The milk in my mouth soured. “I heard you should wait thirty minutes after eating before taking a test.”

The look he shot me confirmed his professorial status. It said he’d heard every excuse in the book at least three times, and hearing them a fourth wouldn’t do me any good. I sat up straighter while he cleared the table and hoped I didn’t make a total fool of myself.

“We’ll start off easy with a review of material you should have covered with Maud and go from there.” He placed a thin stack of graph paper in front of me then passed me a pen, the plain, black-ink kind. Not one of his modified ones. “Draw me four basic defense sigils for a home.”

For a home. Those three words cemented his promise to help me restore the wards around Woolworth House, and I sat a little straighter in my chair.

Despite the wording of his request, sigils didn’t fall into animate and inanimate categories. They were singular, and it was up to the practitioner to modify them based on their application.

“Here goes nothing.” Summoning the designs from my rusty memory, I worked to get the fine details correct as I blocked each one out in its own grid. The pen was slippery in my hand when I finished. “There you go.”

He slid on a pair of black-frame glasses that made the blue of his eyes that much darker then lifted the paper.

The silence while he graded my work left me bouncing my leg under the table.

“Explain each of these.” He placed the paper back in front of me and tapped the largest one. “Start here.”

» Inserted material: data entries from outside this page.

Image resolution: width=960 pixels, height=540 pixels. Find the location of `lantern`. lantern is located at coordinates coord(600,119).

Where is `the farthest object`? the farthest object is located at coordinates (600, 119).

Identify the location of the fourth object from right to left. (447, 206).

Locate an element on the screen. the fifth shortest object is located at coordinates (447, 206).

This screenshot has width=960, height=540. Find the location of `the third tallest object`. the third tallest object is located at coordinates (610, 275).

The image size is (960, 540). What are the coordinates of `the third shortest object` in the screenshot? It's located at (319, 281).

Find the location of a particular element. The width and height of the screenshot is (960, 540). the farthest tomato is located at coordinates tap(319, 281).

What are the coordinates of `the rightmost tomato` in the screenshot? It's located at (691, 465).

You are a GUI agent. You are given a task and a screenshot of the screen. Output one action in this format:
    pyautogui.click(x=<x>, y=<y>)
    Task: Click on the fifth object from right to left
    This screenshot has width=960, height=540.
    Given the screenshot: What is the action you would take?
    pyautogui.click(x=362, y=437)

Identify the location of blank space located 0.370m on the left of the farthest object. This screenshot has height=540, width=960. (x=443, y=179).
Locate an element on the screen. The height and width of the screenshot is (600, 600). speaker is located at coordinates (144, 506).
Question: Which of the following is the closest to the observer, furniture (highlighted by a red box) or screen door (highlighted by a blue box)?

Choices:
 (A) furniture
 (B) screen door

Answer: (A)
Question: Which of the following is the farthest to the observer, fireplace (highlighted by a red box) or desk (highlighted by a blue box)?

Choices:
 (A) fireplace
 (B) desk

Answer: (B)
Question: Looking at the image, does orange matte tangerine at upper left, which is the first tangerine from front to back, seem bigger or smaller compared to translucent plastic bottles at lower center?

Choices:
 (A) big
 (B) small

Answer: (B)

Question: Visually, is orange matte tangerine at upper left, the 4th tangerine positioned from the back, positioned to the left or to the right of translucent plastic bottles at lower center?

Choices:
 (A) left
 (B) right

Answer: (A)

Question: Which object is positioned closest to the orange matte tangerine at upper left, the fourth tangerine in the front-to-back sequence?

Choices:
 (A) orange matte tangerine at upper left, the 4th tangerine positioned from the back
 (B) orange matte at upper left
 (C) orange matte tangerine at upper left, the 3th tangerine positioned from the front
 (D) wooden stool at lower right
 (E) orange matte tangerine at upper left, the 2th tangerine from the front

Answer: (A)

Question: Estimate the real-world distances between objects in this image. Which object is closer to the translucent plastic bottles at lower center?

“This one protects against attacks both physical and magical.” I pointed out the next with the pen cap. “This one is for strength. It’s a combination that boosts the power of any other sigil.” The next was a nifty modification to the one I had used during my escape from Volkov. “This is an obfuscation sigil. It doesn’t disguise a home as much as it makes the residence so uninteresting no one notices it. Or, if they do, they don’t remember it for long.” The last was a staple in my arsenal. “This one is for healing. It can’t fix a cracked foundation or physical damage, but it can bolster failing wards until repairs can be done.”

Poor Woolly was covered in them.

“Interesting.”

I set the pen down before my sweaty grip sent it flying. “What does that mean?”

“Your technique is superb. You were trained with a brush, and some students can’t divorce the sensation from one medium to the next, but I don’t see any reason why we can’t proceed with an altered pen like the one you used to heal my nose. Unless you have a personal preference?”

“Having a pen like yours might come in handy.” For homework, it would mean less drying time for my notes too. “You once mentioned using a brush for resuscitations and other ritualistic work. I think that would be my choice too.” He hadn’t stopped staring at that paper. “What did I do wrong?”

“The sigils you’re using, the way you’re drawing them, is nonstandard. I don’t recognize the style at all, even though I can read it well enough to tell what it does.” He braced his palm on the table, tracing the curves with his fingertip. “It’s not wrong. It’s personalized in a way you don’t typically see in fledgling necromancers. It’s like a signature. Are all your sigils drawn this way?”

“I…guess?” I rubbed my thumb over the tabletop. “I copied them down the way Maud taught me.”

“Maud didn’t teach you this.” He canted his head toward me. “Has anyone else seen your work?”

“Amelie and Boaz.” I had no other necromancer friends, no High Society friends at all.

“They would have no reason to recognize the symbols, correct?”